### Your goal
Nothing but the text of the records should come back; copy it exactly and leave the pictures out.

Dataset entries
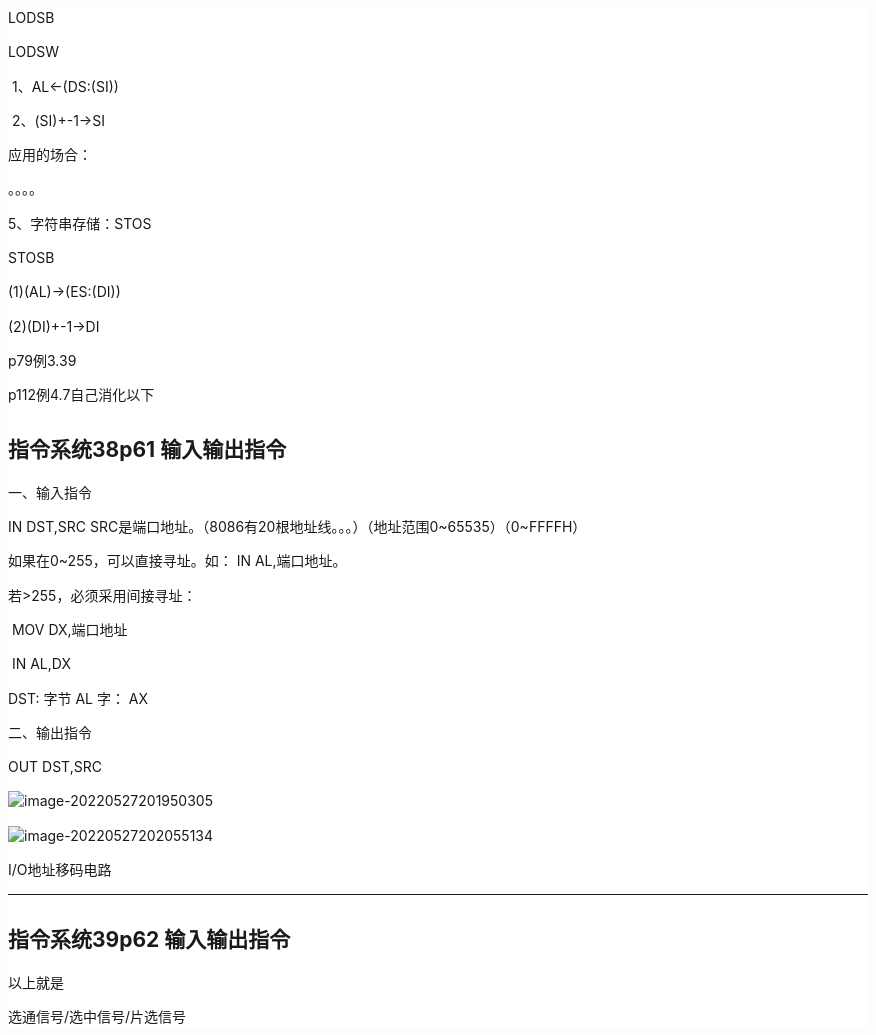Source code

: LODSB

LODSW

​	1、AL←(DS:(SI))

​	2、(SI)+-1→SI

应用的场合：

。。。。

5、字符串存储：STOS

STOSB 

  (1)(AL)→(ES:(DI))

(2)(DI)+-1→DI

p79例3.39

p112例4.7自己消化以下

## 指令系统38p61 输入输出指令



一、输入指令

IN DST,SRC   SRC是端口地址。（8086有20根地址线。。。）（地址范围0~65535）（0~FFFFH）

如果在0~255，可以直接寻址。如：  IN AL,端口地址。

若>255，必须采用间接寻址：

​			MOV DX,端口地址   

​			IN AL,DX

DST: 字节 AL   字： AX



二、输出指令

OUT DST,SRC

![image-20220527201950305](C:\Users\12048\AppData\Roaming\Typora\typora-user-images\image-20220527201950305.png)

![image-20220527202055134](C:\Users\12048\AppData\Roaming\Typora\typora-user-images\image-20220527202055134.png)

I/O地址移码电路

----------------------------

## 指令系统39p62 输入输出指令

以上就是

选通信号/选中信号/片选信号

### Task output
Source code

: LODSB

LODSW

​	1、AL←(DS:(SI))

​	2、(SI)+-1→SI

应用的场合：

。。。。

5、字符串存储：STOS

STOSB 

  (1)(AL)→(ES:(DI))

(2)(DI)+-1→DI

p79例3.39

p112例4.7自己消化以下

## 指令系统38p61 输入输出指令



一、输入指令

IN DST,SRC   SRC是端口地址。（8086有20根地址线。。。）（地址范围0~65535）（0~FFFFH）

如果在0~255，可以直接寻址。如：  IN AL,端口地址。

若>255，必须采用间接寻址：

​			MOV DX,端口地址   

​			IN AL,DX

DST: 字节 AL   字： AX



二、输出指令

OUT DST,SRC

![image-20220527201950305](C:\Users\12048\AppData\Roaming\Typora\typora-user-images\image-20220527201950305.png)

![image-20220527202055134](C:\Users\12048\AppData\Roaming\Typora\typora-user-images\image-20220527202055134.png)

I/O地址移码电路

----------------------------

## 指令系统39p62 输入输出指令

以上就是

选通信号/选中信号/片选信号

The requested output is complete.